A Shiksa Love Story
New York magazine|September 23 - October 6, 2024
Erin Foster has spent the past decade turning her Hollywood life into content, to mixed results. Her new Netflix rom-com series, based on her own conversion to Judaism, might change that.
Phoebe Reilly
A Shiksa Love Story

SIX YEARS AGO, a guy Erin Foster had just started dating was meeting her mother for the first time and brought to the restaurant a bouquet of sunflowers large enough to command its own chair. "The flowers were so long, and they kept falling over," says Foster. "Sitting there, I was like, Well, if someone cares this much, then that feels like a weakness." She was 36 and had dated enough assholes, including a few celebrities, to know that she was the jerk in this case, but still, she recoiled from him on the car ride home. "There's no hope for me," she remembers thinking. "I am a human who got some bad wiring about what a relationship is supposed to look like, and I'm clearly sabotaging something." When Foster, the creator and an executive producer of the Netflix rom-com series Nobody Wants This, first told her writers' room this anecdote, the men were baffled, but the women immediately got it. "That made me feel like it was a good story to tell," she says.

The scene gets worked into the sixth episode of the show, which stars eldermillennial network-TV statespeople Kristen Bell and Adam Brody.
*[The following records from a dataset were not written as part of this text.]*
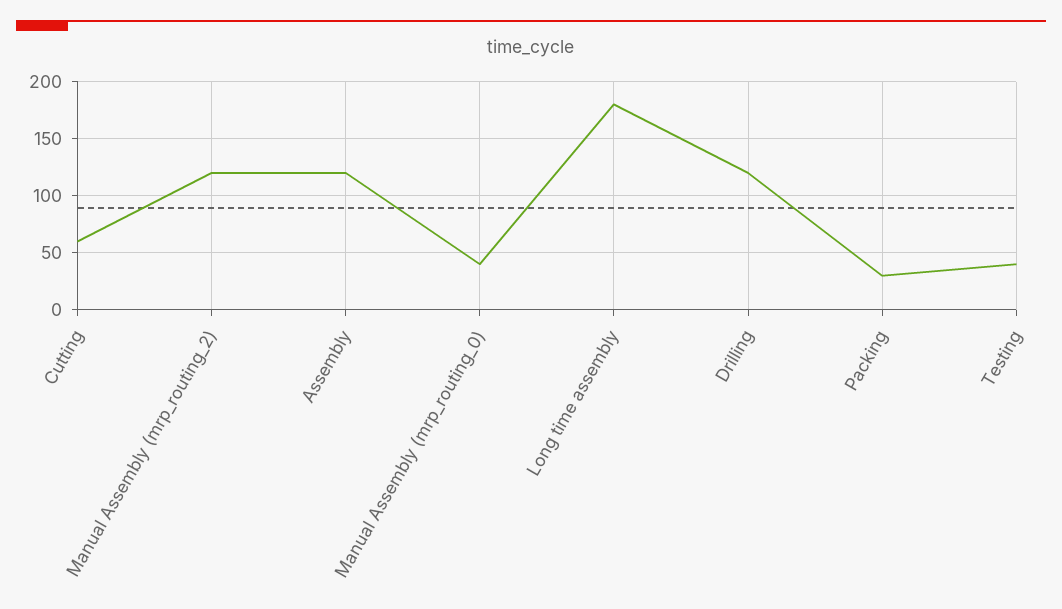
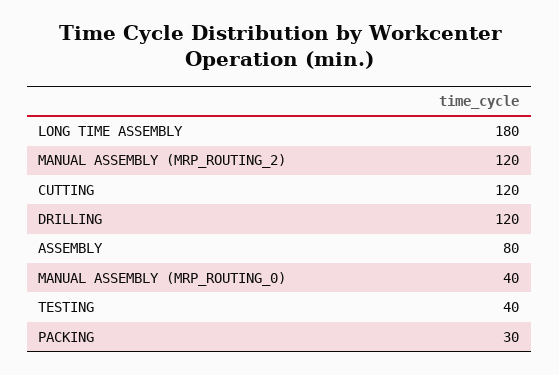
Cutting: 60 -> 120
Assembly: 120 -> 80

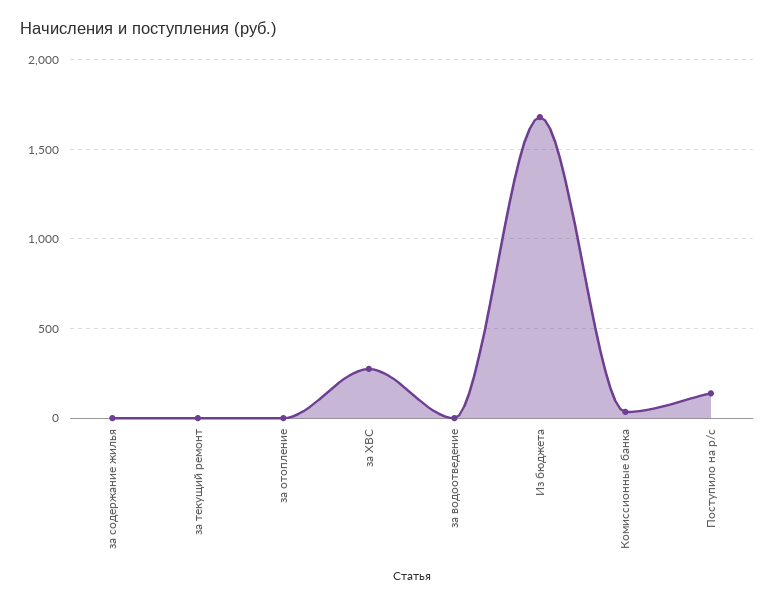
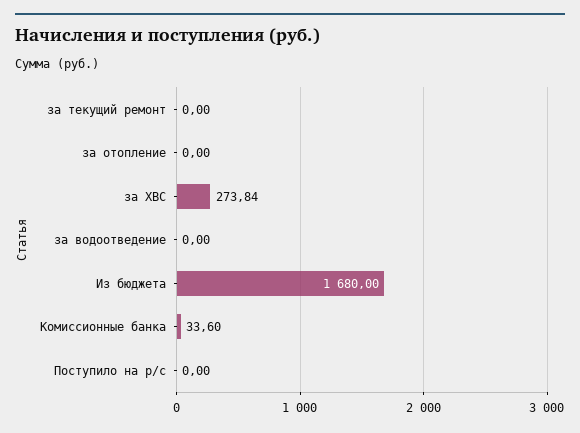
за содержание жилья: 0 -> none
Поступило на р/с: 150 -> 0

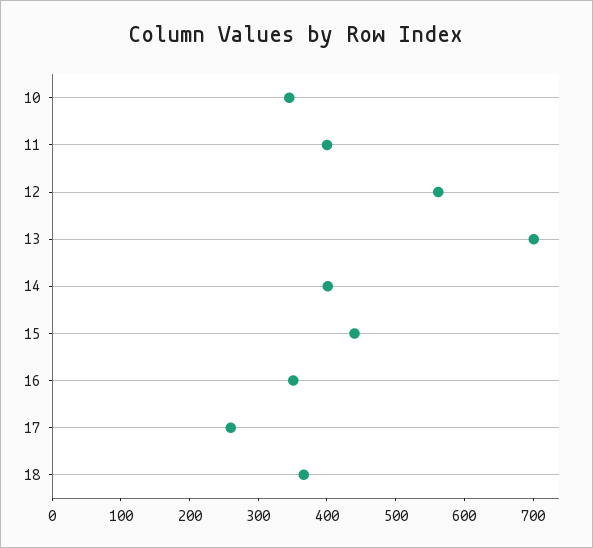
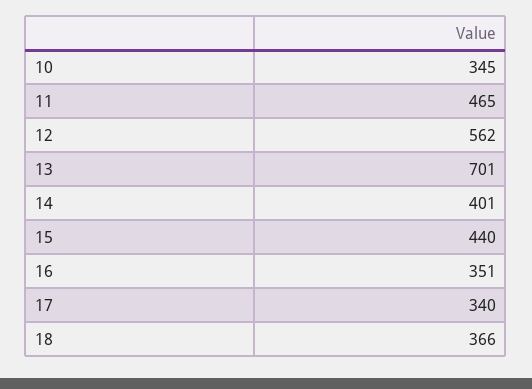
11: 400 -> 465
17: 260 -> 340

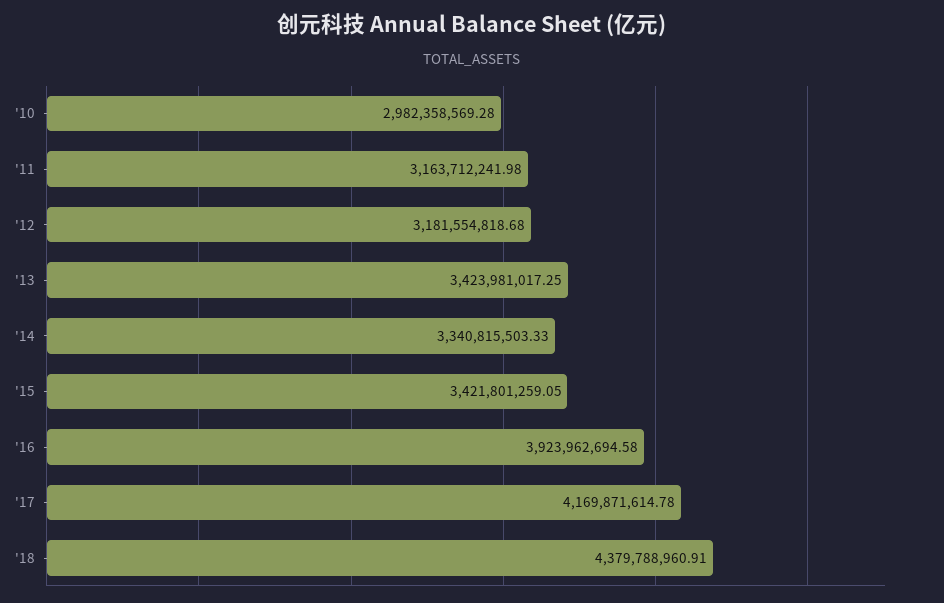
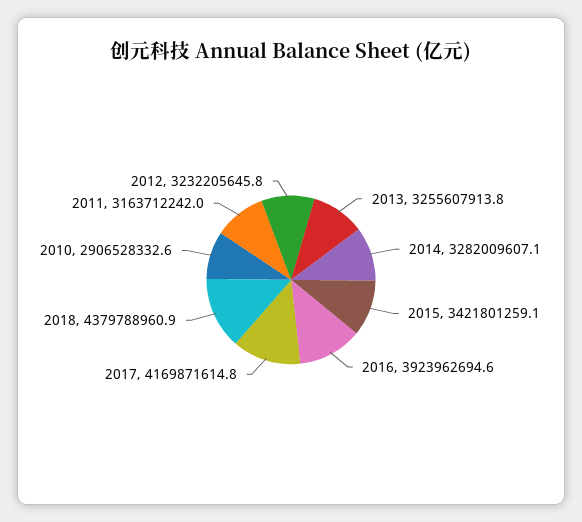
'10: 2982358569.28 -> 2906528332.6
'12: 3181554818.68 -> 3232205645.8
'13: 3423981017.25 -> 3255607913.8
'14: 3340815503.33 -> 3282009607.1

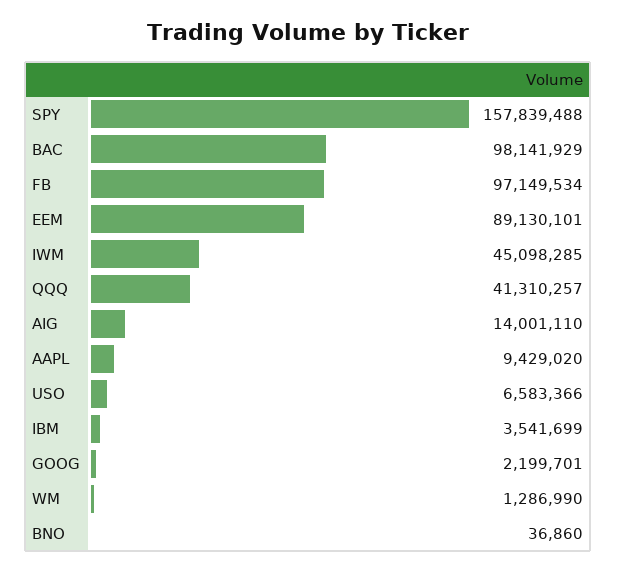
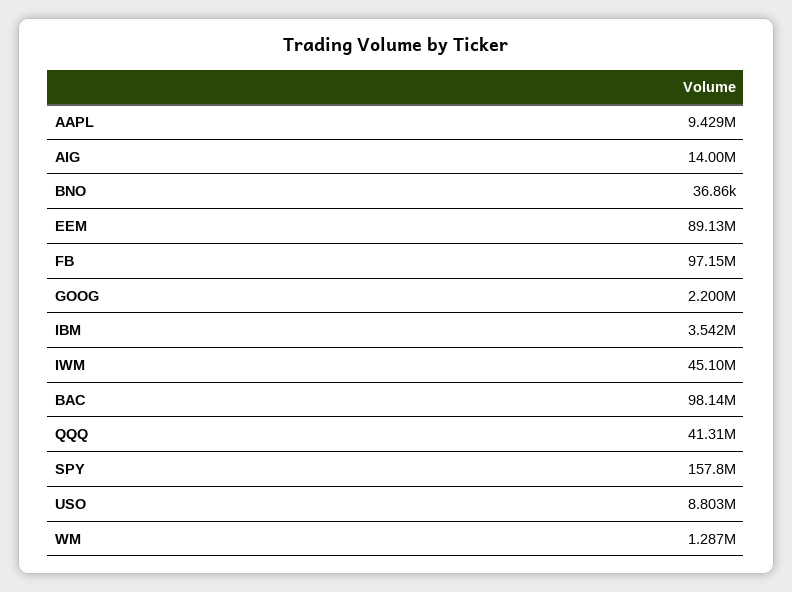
USO: 6583366 -> 8803000

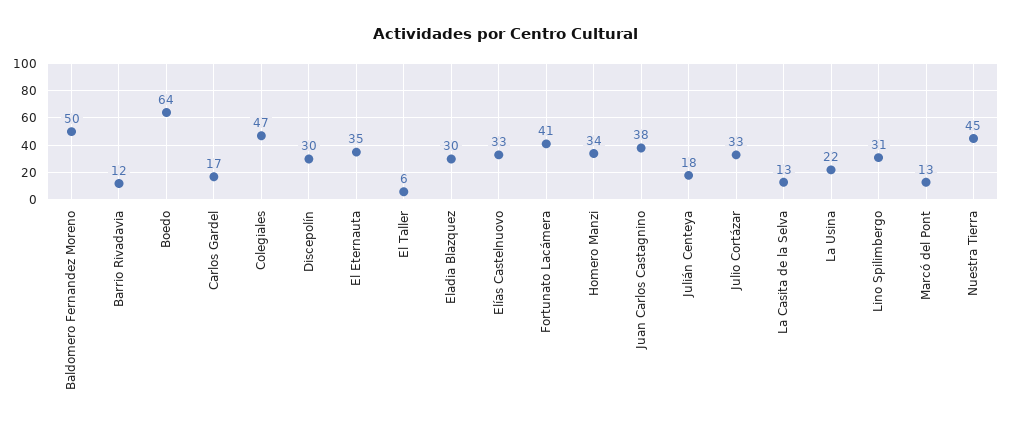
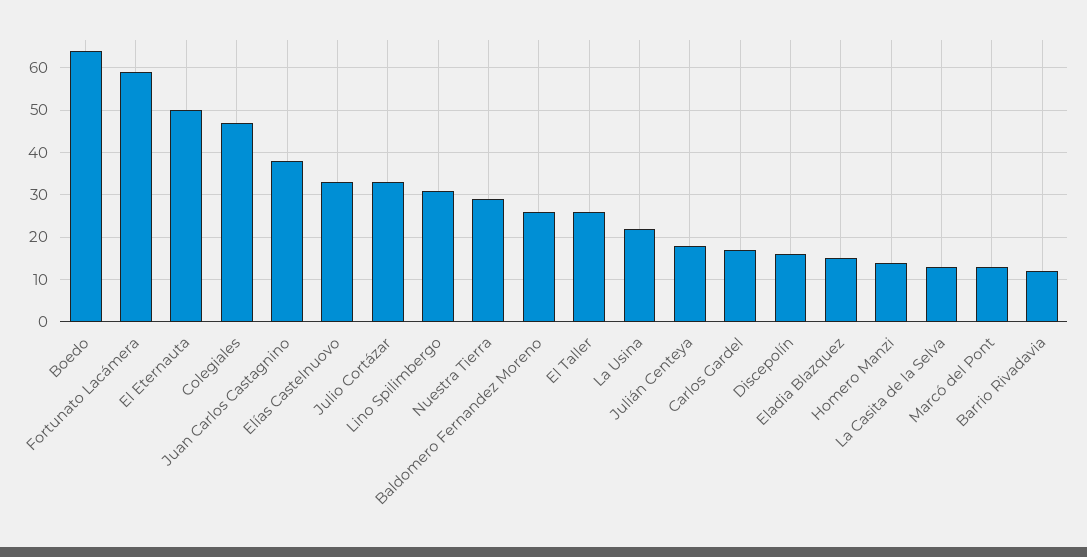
Baldomero Fernandez Moreno: 50 -> 25
Discepolín: 30 -> 15
El Eternauta: 35 -> 50
El Taller: 6 -> 25
Eladia Blazquez: 30 -> 15
Fortunato Lacámera: 41 -> 60
Homero Manzi: 34 -> 15
Nuestra Tierra: 45 -> 30

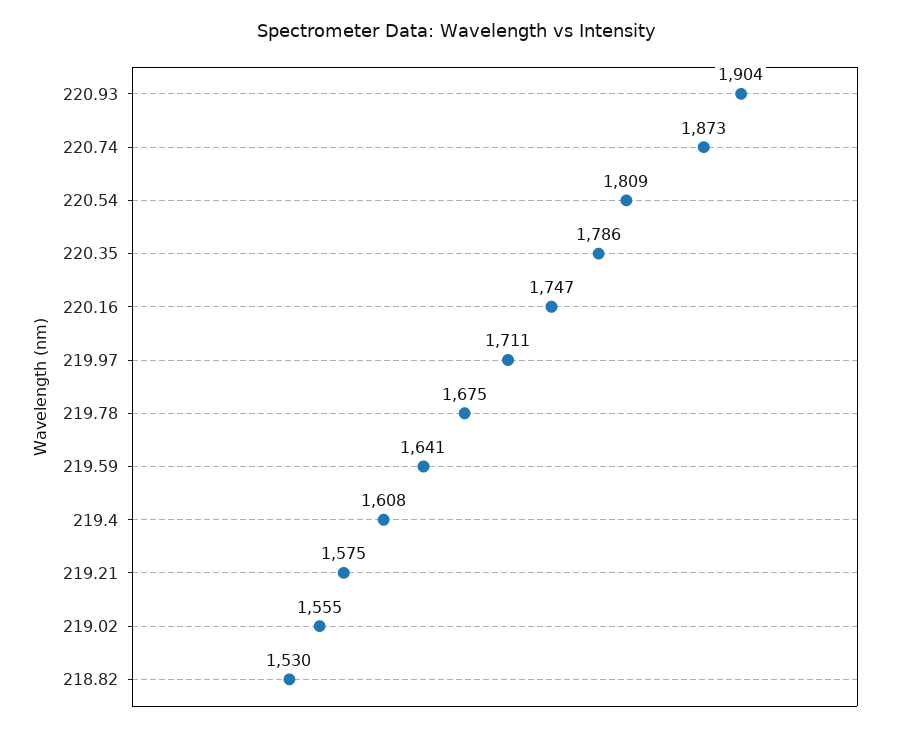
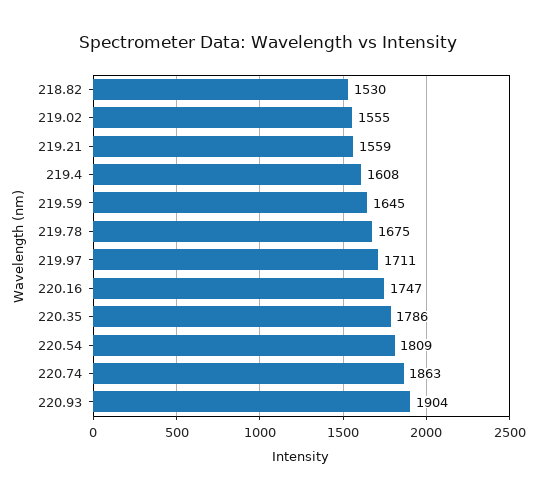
220.74: 1873 -> 1863
219.59: 1641 -> 1645
219.21: 1575 -> 1559

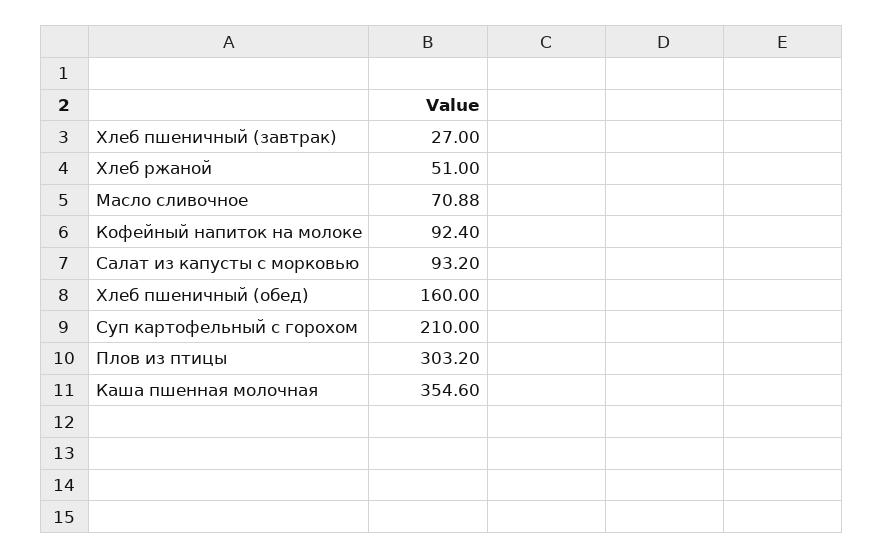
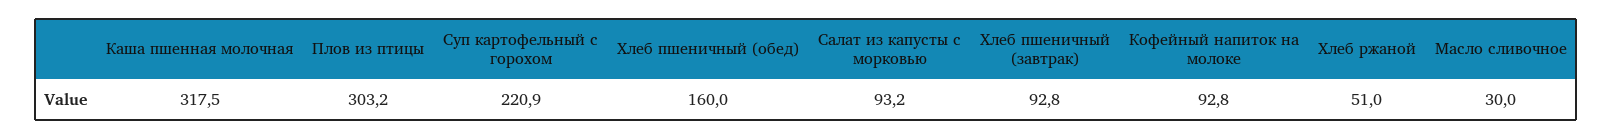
Хлеб пшеничный (завтрак): 27 -> 92.8
Масло сливочное: 70.88 -> 30
Кофейный напиток на молоке: 92.4 -> 92.8
Суп картофельный с горохом: 210 -> 220.9
Каша пшенная молочная: 354.6 -> 317.5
Bell plays Joanne, a jaded, agnostic podcast host who also doesn’t know what a good relationship is supposed to look like. Burned out by bad Raya dates, she inadvertently falls for a charming, well-adjusted rabbi named Noah, played by Brody, until he tries too hard to impress her parents. “I can’t believe I ever let him touch me with those giant-flowerholding hands,” she says to her younger sister, Morgan (Succession’s Justine Lupe), and they launch into all the random ways former boyfriends have given them “the ick.”